E neste mesmo sentido se pronuncia a jurisprudência comunitária, mostrando-se com relevância, ainda que tendo subjacente uma situação de prestação de serviços de limpeza, o Acórdão de 20/01/2011, Processo C-463/09, Clece SA contra Marria Socorro Martin Valor e Ayuntmineto de Cobisa(3), no qual se referiu, para além do mais que:
“(…)
33 Contudo, para que a Directiva 2001/23 seja aplicável, a transferência deve ter por objecto, de acordo com o artigo 1.º, n.º 1, alínea b), desta directiva, uma entidade económica que mantém a sua identidade após a mudança de empresário.
34 Para determinar se essa entidade mantém a sua identidade, há que tomar em consideração todas as circunstâncias de facto que caracterizam a operação em causa, entre as quais figuram, designadamente, o tipo de empresa ou de estabelecimento de que se trata, a transferência ou não de elementos corpóreos, como os edifícios e os bens móveis, o valor dos elementos incorpóreos no momento da transferência, a reintegração ou não do essencial dos efectivos pelo novo empresário, a transferência ou não da clientela, bem como o grau de similitude das actividades exercidas antes e depois da transferência e a duração da eventual suspensão destas actividades.
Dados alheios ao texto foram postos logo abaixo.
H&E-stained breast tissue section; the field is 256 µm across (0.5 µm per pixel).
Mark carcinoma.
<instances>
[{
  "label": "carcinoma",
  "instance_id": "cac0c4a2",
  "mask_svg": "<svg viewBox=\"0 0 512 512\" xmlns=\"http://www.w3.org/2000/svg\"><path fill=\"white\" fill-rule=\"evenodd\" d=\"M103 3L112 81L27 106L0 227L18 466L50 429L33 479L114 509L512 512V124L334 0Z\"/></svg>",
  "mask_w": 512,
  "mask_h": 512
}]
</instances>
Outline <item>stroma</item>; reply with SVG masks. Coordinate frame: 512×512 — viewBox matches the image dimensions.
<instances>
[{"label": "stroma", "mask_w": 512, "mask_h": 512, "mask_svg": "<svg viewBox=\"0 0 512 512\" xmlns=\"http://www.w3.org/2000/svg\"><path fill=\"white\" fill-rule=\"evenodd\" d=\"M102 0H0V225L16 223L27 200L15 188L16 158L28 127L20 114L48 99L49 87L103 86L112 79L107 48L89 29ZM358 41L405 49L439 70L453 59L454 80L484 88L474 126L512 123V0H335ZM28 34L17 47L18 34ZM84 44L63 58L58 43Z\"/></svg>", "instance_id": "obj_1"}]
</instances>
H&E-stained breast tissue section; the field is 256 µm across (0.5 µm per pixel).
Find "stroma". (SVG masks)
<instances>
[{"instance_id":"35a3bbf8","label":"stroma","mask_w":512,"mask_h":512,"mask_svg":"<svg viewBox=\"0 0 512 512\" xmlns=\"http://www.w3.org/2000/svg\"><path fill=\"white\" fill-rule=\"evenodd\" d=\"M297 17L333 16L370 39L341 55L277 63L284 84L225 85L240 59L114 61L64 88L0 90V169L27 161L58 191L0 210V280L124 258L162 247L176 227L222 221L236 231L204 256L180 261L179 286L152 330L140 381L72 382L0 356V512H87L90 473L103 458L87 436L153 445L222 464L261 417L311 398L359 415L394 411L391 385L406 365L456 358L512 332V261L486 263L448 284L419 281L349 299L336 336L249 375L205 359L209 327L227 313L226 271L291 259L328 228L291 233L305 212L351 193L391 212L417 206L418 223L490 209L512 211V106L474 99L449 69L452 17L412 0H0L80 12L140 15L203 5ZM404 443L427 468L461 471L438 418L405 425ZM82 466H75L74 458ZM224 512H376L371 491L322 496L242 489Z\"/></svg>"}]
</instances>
Estes elementos constituem apenas aspectos parciais da avaliação de conjunto que se impõe e não podem, por isso, ser apreciados isoladamente (v., designadamente, acórdãos de 18 de Março de 1986, Spijkers, 24/85, Colect., p. 1119, n.º 13; de 19 de Maio de 1992, Redmond Stichting, C-29/91, Colect., p. I-3189, n.º 24; de 11 de Março de 1997, Süzen, C-13/95, Colect., p. I-1259, n.º 14; e de 20 de Novembro de 2003, Abler e o., C-340/01, Colect., p. I-14023, n.º 33).
35 O Tribunal de Justiça sublinhou anteriormente que uma entidade económica pode, em certos sectores, funcionar sem elementos do activo, corpóreos ou incorpóreos, significativos, de tal forma que a manutenção da sua identidade para além da operação de que é objecto não pode, por hipótese, depender da cessão de tais elementos (v. acórdãos, já referidos, Süzen, n.º 18; Hernández Vidal e o., n.º 31; e UGT-FSP, n.º 28).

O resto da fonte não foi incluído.